Four people began a new chapter in their lives Friday night as they graduated from Forsyth County Drug Court, joining nearly 250 others who have successfully completed the program during its 10-year history.

The milestone anniversary was also celebrated during the event at the Lanier Technical College Forsyth Conference Center.

Superior Court Jeffrey Bagley outlined the history of the program, which gives drug offenders an opportunity to complete an intensive, judicially-supervised regimen of treatment and case management rather than returning to jail.

Bagley said the program started in 2004 under his leadership after the death of Judge Stan Gault, who had laid the groundwork.

That year, Bagley brought on Jennifer Johnston as drug court coordinator, a position in which she remains.

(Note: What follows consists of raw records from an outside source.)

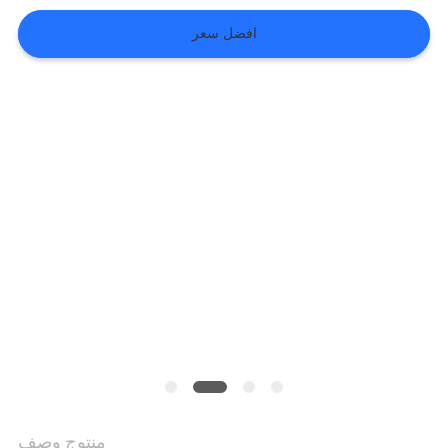
افضل سعر
VR
SHOW
خريطة
الموقع
سياسة
الخصوصية
منتوج وصف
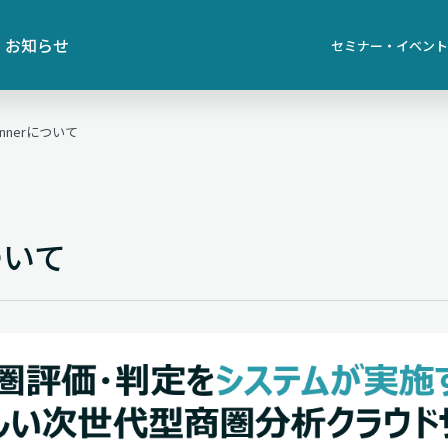
お知らせ
セミナー・イベント
lannerについて
について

Bagley said the program has had its ups and downs, but overall has been a success.

“We’ve struggled with the different approach of drug court versus regular court,” he said. “… We’ve struggled with due process issues, we’ve struggled with other legal concerns.”

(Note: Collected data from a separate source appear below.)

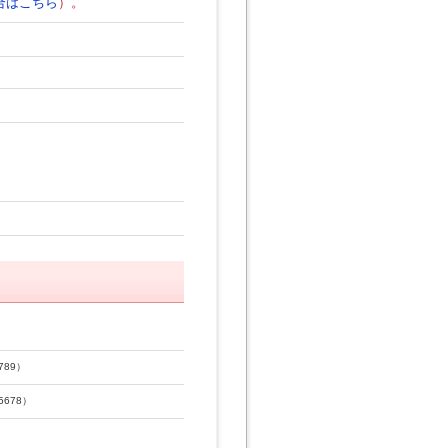
合はこちら
）。
789）
678）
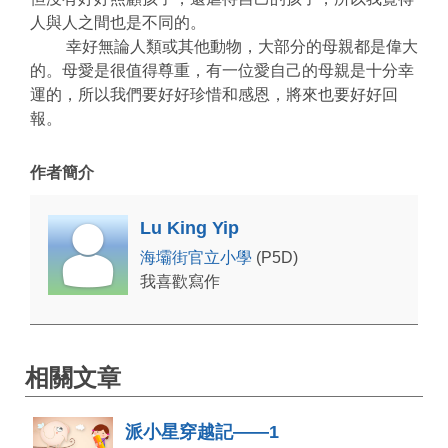
人與人之間也是不同的。
幸好無論人類或其他動物，大部分的母親都是偉大
的。母愛是很值得尊重，有一位愛自己的母親是十分幸
運的，所以我們要好好珍惜和感恩，將來也要好好回
報。
作者簡介
Lu King Yip
海壩街官立小學
(P5D)
我喜歡寫作
相關文章
派小星穿越記——1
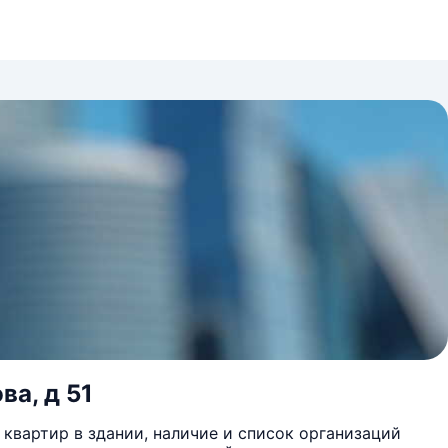
ва, д 51
квартир в здании, наличие и список организаций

Bagley said he wrote a recent article to help other judges deal with some those challenges.

“I wanted to try to help other judges avoid some of the pitfalls and struggles … in trying to walk this tightrope,” he said. “… That we can help these people out without compromising our ethics and our oaths,” he said.

The program has helped Bagley to “see defendants in a different light.”

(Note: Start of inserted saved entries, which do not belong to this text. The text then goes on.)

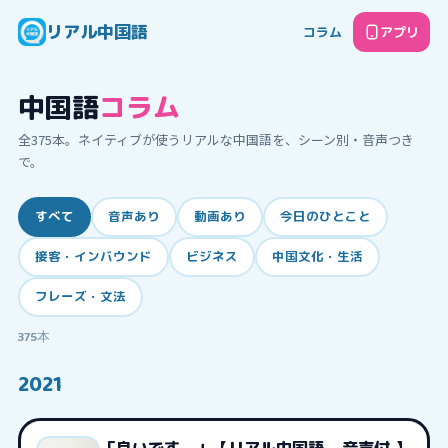
リアル中国語
コラム
アプリ
中国語
コラム
全
375
本。ネイティブが使うリアルな中国語を、シーン別・音声つき
で。
すべて
音声あり
動画あり
今日のひとこと
接客・インバウンド
ビジネス
中国文化・生活
フレーズ・文法
375
本
2021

“No longer are they just a statistic or someone who comes before the bench for 15 or 20 minutes for a plea,” he said. “They’re real people who’ve fallen into the abyss of drug and alcohol addiction and need help.”

One of those individuals, former Atlanta TV news anchor Warren Savage, shared with graduates how his experience in the local drug court “saved his life.”

“If I had not been arrested that early morning, I can say without a shadow of a doubt that I would not be standing before you tonight,” he said. “I would be dead or I would be in prison.”

He advised the 80 or so who are in the program to embrace it as an opportunity.

“It’s not just about stopping the behavior, it’s about changing your attitude,” he said. “Do not give up. Do not listen to anyone, including yourself, tell you that you can’t do this.”

That message continued with comedian Mark Lundholm, a recovered addict who addresses groups with his unique blend of hope and humor.